The evaluation process has to be undertaken individually for all items “because we want to show the difference between two products to provide information to make the right choice.

“The way we do it is evaluate all the components separately: every fabric is evaluated by a component engineer, and we bring that into the product design part, so when they do the bill of materials they select the component and the quantity used, and everything is evaluated automatically.”

At the material level, “we’re looking at the fibres, the yarn, then the way it is knitted or woven, the dyeing, the quantity of cutting waste. For now it’s more an average woven factory, average knitting, but in the future we want to collect the quantity of energy used by all our suppliers, and also the kind of energy.”

That said, around one-third of products are carried over from one season to the next, “so some of the products we have already evaluated will be there; we are not starting from scratch every single season.”

And unlike a fashion retailer, the business still operates to two distinct seasons, spring/summer and autumn/winter, when new product goes into stores. “We are now evaluating the product line for spring/summer next year.”

A better letter

Raffaele Duby acknowledges that the scoring system has already created pressure from product managers for “a better letter” if they see items assigned a lower ‘D’ or ‘E’ score at the design stage.

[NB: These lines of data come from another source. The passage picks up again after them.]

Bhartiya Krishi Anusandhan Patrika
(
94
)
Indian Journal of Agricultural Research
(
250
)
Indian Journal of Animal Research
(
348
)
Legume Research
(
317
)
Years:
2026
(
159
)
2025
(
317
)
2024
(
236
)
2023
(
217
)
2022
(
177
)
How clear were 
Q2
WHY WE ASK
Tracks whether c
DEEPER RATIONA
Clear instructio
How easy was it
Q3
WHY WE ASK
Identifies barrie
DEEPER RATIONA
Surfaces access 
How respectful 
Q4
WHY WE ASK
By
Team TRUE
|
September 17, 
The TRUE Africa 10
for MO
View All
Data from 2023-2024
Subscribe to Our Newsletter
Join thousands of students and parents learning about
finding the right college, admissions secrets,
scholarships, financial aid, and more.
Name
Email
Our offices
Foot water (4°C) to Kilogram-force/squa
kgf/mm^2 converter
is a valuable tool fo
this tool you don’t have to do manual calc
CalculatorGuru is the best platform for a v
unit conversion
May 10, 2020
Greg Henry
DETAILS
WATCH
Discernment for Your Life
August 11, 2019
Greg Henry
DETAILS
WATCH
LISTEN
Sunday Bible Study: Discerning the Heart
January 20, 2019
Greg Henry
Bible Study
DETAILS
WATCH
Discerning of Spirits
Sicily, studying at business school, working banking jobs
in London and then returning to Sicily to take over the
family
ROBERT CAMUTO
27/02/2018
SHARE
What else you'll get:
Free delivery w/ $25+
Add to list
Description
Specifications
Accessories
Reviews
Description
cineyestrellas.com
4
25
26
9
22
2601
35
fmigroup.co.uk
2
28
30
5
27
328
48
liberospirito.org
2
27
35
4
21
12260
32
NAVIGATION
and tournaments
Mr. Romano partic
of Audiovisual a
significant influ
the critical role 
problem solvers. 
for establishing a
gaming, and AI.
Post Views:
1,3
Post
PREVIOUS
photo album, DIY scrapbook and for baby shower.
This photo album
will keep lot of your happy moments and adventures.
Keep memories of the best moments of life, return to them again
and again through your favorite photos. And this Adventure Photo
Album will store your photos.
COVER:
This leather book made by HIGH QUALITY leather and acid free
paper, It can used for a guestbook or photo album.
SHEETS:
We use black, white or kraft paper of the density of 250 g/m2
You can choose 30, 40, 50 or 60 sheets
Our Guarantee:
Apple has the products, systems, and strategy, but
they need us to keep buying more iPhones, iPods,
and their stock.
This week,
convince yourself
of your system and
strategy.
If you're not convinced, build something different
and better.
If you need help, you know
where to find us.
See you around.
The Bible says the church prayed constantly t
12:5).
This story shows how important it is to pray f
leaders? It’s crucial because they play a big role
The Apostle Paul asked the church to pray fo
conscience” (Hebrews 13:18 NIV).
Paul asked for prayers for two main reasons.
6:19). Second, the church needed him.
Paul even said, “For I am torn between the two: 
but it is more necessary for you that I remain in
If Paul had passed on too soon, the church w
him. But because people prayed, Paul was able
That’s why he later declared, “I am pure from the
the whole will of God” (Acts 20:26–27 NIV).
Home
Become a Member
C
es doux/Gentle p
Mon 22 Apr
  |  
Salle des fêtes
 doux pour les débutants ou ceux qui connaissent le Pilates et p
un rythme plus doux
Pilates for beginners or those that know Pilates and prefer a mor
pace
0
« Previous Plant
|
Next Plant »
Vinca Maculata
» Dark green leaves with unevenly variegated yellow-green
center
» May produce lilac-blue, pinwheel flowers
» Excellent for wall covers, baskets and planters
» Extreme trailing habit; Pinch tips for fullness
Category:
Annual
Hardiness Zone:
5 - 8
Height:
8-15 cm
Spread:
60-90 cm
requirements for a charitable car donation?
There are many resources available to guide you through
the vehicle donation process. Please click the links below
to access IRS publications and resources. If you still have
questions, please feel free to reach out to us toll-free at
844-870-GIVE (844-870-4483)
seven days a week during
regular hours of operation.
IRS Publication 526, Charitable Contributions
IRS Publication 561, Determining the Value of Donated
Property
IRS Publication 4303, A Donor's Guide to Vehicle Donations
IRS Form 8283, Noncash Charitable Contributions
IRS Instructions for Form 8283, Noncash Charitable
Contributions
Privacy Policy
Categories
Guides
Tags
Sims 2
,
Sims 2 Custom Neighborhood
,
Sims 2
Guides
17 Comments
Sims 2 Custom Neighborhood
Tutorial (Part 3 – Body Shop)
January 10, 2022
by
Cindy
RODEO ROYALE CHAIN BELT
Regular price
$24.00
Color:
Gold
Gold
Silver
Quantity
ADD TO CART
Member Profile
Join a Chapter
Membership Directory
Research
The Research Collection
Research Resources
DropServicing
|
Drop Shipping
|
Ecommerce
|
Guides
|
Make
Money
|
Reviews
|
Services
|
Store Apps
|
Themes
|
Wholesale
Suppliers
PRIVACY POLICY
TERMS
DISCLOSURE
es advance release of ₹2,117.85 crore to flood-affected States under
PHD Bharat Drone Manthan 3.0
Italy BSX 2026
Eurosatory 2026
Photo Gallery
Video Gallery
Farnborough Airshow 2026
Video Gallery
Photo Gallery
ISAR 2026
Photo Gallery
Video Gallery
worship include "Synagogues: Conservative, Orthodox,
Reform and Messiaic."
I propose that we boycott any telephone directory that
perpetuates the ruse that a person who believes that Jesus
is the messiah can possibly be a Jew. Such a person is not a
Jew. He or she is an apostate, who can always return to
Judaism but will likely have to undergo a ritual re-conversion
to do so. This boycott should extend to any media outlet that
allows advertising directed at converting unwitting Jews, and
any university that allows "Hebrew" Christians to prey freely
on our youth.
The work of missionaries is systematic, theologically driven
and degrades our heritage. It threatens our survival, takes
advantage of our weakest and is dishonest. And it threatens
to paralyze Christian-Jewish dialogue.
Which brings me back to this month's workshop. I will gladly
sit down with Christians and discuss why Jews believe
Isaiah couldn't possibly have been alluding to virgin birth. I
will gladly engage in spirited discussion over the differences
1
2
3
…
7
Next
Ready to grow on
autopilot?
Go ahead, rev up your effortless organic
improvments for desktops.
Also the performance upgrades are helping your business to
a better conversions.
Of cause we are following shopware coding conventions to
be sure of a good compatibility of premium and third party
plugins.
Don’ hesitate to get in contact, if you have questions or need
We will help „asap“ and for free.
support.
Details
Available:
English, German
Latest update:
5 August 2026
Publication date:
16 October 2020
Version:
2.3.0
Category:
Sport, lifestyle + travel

“But we will not change every product in one year; there will be some ‘E’ product, some ‘D’ product. In fact, the ‘E’ product adds value to the labelling because it shows we are making it transparently and not trying to hide anything – which might be the case if we only had ‘A’ products.”

He also points out that some strategies can have more impact when they are overseen at a corporate level, such as the move towards more sustainable polyester or cotton. “When we decide all together to make that action it’s much more efficient.”

For now, the focus is simply on “making the environmental labelling information available everywhere, for every product, every device and every user. For the French team there is a key performance indicator (KPI) to reduce the environmental impact of every new product by 20%,” but there are currently no targets for product ratings.

Testing has also been carried out to assess the impact of this information on online purchasing behaviour, with consumers saying the labels have helped them to select more environmentally friendly items. The tool also offers the potential for Decathlon to showcase – and potentially push sales – of those products with a lower environmental impact.

Driving change

Taking the labelling in-store presents different challenges, not least of which is having to train 50,000 staff around the world in the new labelling criteria.

For Decathlon product in Decathlon stores, the information will be displayed on the shelf rather than on the product; but for its brands sold in different stores, the labelling will be on the product. “We are designing new labelling and store signs, which will be available from spring next year.”

Looking ahead, the retailer admits it wants to be the first to roll out environmental labelling, but it doesn’t want to be the only one. “We want to lead the move, but also to make everybody move,” is how Raffaele Duby puts it.

“For example, on organic cotton we are building the data with ADEME, and then have six months for only us to use it; but then the data will be available to everybody around the world.” He also notes that a common database will benefit from economies of scale, and be much more impactful into the future than lots of smaller initiatives by individual companies.  

“This is a difficult process, and what we’re doing is not perfect, but we want more and more people to be involved and we’re trying to make it happen.

“I hope we will change the way people buy product, that they will be aware that the products they consume have an impact, and will change their way of thinking.”